▶ **Input data**
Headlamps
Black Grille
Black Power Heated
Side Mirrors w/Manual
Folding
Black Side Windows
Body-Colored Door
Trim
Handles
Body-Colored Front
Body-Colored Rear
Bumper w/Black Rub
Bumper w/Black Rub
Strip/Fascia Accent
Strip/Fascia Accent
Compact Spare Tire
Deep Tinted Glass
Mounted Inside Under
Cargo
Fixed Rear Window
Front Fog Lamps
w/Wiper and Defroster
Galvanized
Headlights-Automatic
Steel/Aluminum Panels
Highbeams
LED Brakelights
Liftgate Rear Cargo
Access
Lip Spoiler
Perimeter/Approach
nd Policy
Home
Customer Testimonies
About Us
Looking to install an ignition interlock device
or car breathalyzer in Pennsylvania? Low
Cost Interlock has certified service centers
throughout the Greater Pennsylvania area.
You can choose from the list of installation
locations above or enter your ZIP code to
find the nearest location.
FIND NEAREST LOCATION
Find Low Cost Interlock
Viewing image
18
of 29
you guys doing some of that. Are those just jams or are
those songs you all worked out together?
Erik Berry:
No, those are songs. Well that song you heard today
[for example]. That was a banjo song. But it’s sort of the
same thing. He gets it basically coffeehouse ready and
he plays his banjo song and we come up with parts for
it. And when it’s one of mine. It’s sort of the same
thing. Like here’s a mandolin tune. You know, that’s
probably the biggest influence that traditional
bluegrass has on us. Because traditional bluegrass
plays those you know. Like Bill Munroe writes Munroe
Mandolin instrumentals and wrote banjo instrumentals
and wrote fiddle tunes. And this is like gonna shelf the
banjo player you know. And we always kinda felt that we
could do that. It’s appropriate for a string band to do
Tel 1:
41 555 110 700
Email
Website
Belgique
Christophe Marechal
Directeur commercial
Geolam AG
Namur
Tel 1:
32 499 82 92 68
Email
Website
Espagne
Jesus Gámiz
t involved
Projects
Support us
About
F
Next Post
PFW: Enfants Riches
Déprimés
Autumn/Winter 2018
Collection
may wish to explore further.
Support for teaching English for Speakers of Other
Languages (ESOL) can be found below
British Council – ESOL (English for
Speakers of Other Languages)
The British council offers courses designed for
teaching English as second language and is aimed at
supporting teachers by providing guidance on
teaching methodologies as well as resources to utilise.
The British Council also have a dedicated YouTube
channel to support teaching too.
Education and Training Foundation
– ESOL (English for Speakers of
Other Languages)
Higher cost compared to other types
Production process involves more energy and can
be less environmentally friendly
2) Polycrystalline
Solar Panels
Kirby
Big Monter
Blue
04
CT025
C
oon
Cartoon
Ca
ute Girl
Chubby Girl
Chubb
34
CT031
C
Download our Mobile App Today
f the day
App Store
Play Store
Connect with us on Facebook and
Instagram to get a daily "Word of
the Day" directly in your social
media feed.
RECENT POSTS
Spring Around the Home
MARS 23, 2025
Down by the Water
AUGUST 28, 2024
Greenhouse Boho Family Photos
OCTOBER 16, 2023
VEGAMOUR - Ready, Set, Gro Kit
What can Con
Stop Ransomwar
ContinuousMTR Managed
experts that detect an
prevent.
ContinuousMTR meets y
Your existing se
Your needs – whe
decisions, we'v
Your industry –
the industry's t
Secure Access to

▶ **Written task**
Copy, without any change, the run of lines from the one with "Production process involves" through the end of the entries above.

▶ **Solved exercise**
Production process involves more energy and can
be less environmentally friendly
2) Polycrystalline
Solar Panels
Kirby
Big Monter
Blue
04
CT025
C
oon
Cartoon
Ca
ute Girl
Chubby Girl
Chubb
34
CT031
C
Download our Mobile App Today
f the day
App Store
Play Store
Connect with us on Facebook and
Instagram to get a daily "Word of
the Day" directly in your social
media feed.
RECENT POSTS
Spring Around the Home
MARS 23, 2025
Down by the Water
AUGUST 28, 2024
Greenhouse Boho Family Photos
OCTOBER 16, 2023
VEGAMOUR - Ready, Set, Gro Kit
What can Con
Stop Ransomwar
ContinuousMTR Managed
experts that detect an
prevent.
ContinuousMTR meets y
Your existing se
Your needs – whe
decisions, we'v
Your industry –
the industry's t
Secure Access to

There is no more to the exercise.